Monday, January 15, 2007

lying with edits

Relational Editing: Editing not only controls time but creates relationships between subjects that don't exist in real life. Relational editing techniques work on the human need to see a theme or connection in a series of images even if the pictures are random.

In the 1920's, Russian film makers Pudovkin and Kuleshov proved this principle. They alternated a MS of a man staring blankly into the camera with a CU of a bowl of soup; a MS of a dead woman in a coffin; and CU of a little girl playing.

To viewers, the man's blank expression suddenly mirrored the emotions in the other images to the point of creating an imagined cause and effect be-tween them.

Although footage of the actor's face was the same, when the coffin footage came first, the audience thought the actor showed deep sorrow. When his face followed a CU of the soup, the audience thought he was hungry. And when he was edited to the shot of the little girl playing, the audience saw the actor feeling parental pride.

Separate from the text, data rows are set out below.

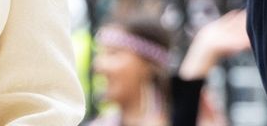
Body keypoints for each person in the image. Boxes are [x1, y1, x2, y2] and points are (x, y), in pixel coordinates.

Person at [89, 10, 251, 126]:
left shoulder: (191, 116)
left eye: (113, 54)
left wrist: (203, 52)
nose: (98, 65)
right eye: (100, 54)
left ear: (148, 65)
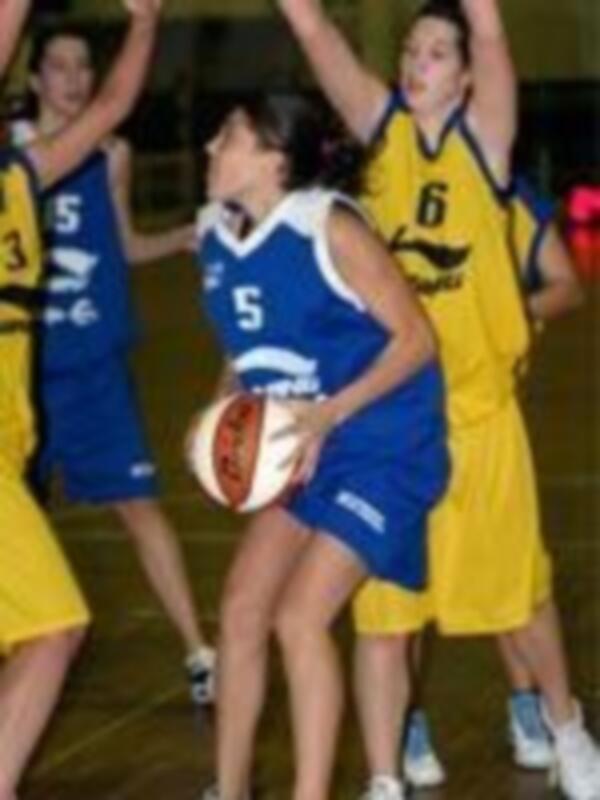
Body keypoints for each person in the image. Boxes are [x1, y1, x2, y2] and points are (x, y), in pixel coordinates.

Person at [276, 1, 600, 799]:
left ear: (463, 77)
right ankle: (386, 778)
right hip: (390, 419)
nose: (418, 61)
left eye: (436, 52)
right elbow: (317, 35)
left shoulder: (483, 143)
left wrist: (479, 27)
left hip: (480, 415)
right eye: (412, 49)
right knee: (383, 620)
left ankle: (567, 727)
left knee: (518, 598)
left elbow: (491, 31)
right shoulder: (380, 132)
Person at [194, 93, 449, 800]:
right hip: (304, 445)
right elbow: (244, 351)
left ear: (274, 158)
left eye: (229, 134)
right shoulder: (215, 233)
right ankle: (229, 787)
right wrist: (224, 408)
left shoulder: (329, 227)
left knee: (299, 619)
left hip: (382, 442)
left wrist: (327, 414)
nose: (209, 146)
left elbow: (418, 340)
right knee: (241, 608)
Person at [9, 24, 215, 706]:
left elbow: (124, 248)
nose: (72, 78)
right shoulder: (16, 158)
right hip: (25, 371)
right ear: (32, 80)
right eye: (58, 67)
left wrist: (181, 237)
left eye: (82, 66)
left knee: (139, 505)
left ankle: (196, 649)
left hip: (94, 367)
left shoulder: (112, 155)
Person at [0, 1, 160, 797]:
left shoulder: (24, 177)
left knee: (43, 631)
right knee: (55, 625)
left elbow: (111, 108)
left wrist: (145, 20)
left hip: (9, 445)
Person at [400, 177, 584, 789]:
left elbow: (565, 285)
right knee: (403, 591)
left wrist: (507, 310)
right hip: (400, 418)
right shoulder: (385, 184)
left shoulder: (507, 197)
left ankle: (531, 709)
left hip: (485, 416)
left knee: (511, 576)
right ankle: (406, 720)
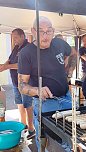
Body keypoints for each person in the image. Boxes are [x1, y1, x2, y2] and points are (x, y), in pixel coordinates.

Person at [17, 16, 72, 150]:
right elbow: (21, 85)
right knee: (48, 141)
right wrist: (37, 90)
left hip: (66, 98)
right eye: (41, 31)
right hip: (45, 104)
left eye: (49, 31)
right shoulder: (26, 53)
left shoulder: (59, 43)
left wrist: (70, 70)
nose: (45, 36)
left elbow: (72, 53)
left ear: (53, 31)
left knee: (69, 138)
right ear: (33, 31)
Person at [0, 28, 35, 138]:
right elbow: (10, 60)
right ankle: (23, 124)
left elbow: (22, 65)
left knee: (28, 105)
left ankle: (31, 128)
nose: (13, 39)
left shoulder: (28, 48)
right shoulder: (16, 47)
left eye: (15, 37)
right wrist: (3, 66)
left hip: (26, 83)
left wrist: (6, 67)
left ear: (22, 36)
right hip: (16, 83)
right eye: (12, 37)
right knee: (19, 104)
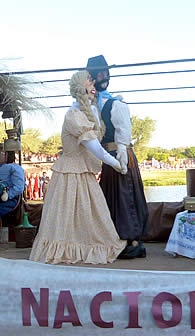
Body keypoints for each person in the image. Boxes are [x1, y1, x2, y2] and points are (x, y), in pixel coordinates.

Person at [30, 71, 127, 265]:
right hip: (71, 172)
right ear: (81, 88)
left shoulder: (85, 113)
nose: (93, 85)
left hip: (81, 170)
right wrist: (116, 163)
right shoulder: (74, 115)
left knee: (87, 211)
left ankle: (81, 248)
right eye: (89, 81)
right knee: (68, 212)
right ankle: (65, 251)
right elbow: (95, 147)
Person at [87, 55, 149, 258]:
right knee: (112, 197)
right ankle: (119, 239)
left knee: (126, 196)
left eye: (105, 73)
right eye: (98, 74)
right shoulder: (96, 103)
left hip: (120, 156)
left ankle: (133, 241)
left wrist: (122, 153)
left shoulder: (115, 103)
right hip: (108, 156)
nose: (103, 77)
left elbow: (124, 132)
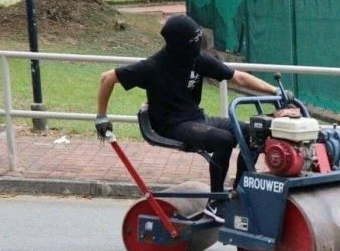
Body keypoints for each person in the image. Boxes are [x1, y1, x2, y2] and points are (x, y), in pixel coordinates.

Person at [95, 14, 293, 222]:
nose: (198, 43)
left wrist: (275, 91)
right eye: (194, 40)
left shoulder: (198, 59)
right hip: (171, 125)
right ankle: (215, 203)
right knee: (223, 140)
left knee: (253, 132)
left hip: (197, 119)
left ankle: (239, 193)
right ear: (179, 45)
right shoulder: (153, 66)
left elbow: (238, 77)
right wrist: (101, 116)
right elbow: (107, 78)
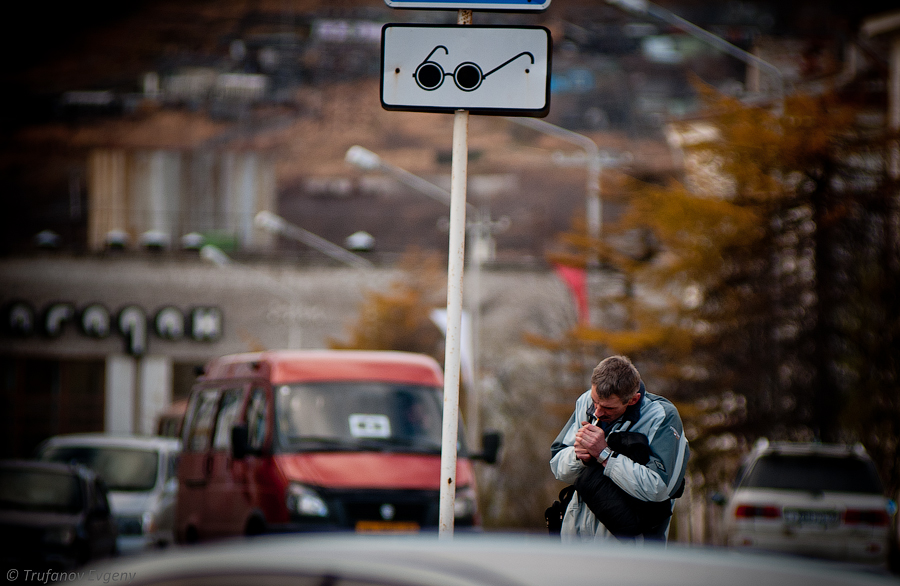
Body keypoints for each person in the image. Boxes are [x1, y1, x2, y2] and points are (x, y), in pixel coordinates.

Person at [549, 355, 689, 542]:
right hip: (576, 540)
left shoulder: (662, 417)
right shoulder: (585, 401)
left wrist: (605, 455)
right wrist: (579, 457)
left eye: (608, 408)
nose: (597, 412)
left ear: (633, 400)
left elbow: (660, 488)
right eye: (594, 402)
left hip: (630, 548)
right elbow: (557, 467)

The footage of the actor's face has no real connection with the other shots, except in the viewer's imagination when seen in sequence. We mentally "project" our responses to the images onto the actor and believe we know what he is thinking or feeling.

3 comments:

Keith Savage said...

This is a phenomenon that I find effects most actor's performances more often then people like to admit. A lot of time a bad performance is improved by the audience "bringing their own baggage" to the film. So ask yourself, am I really seeing a good performance, or good editing?

Which is probably why Gregory Peck won best actor in 1962 for To Kill a Mockingbird, over Peter O'Toole for Lawrence of Arabia. Peck is indeed good, but nowhere near as powerful and full of depth as O'Toole's.

Rob A. said...

Very true. I think you can take this further and apply it to how a news piece can change depending on how it is cut.

Keith Savage said...

Are you saying the news lies!!!

Very true and very scary, especially considering that there is no law that prevents news distortion, a rather nebulous term that can be used to define all kinds of news tampering.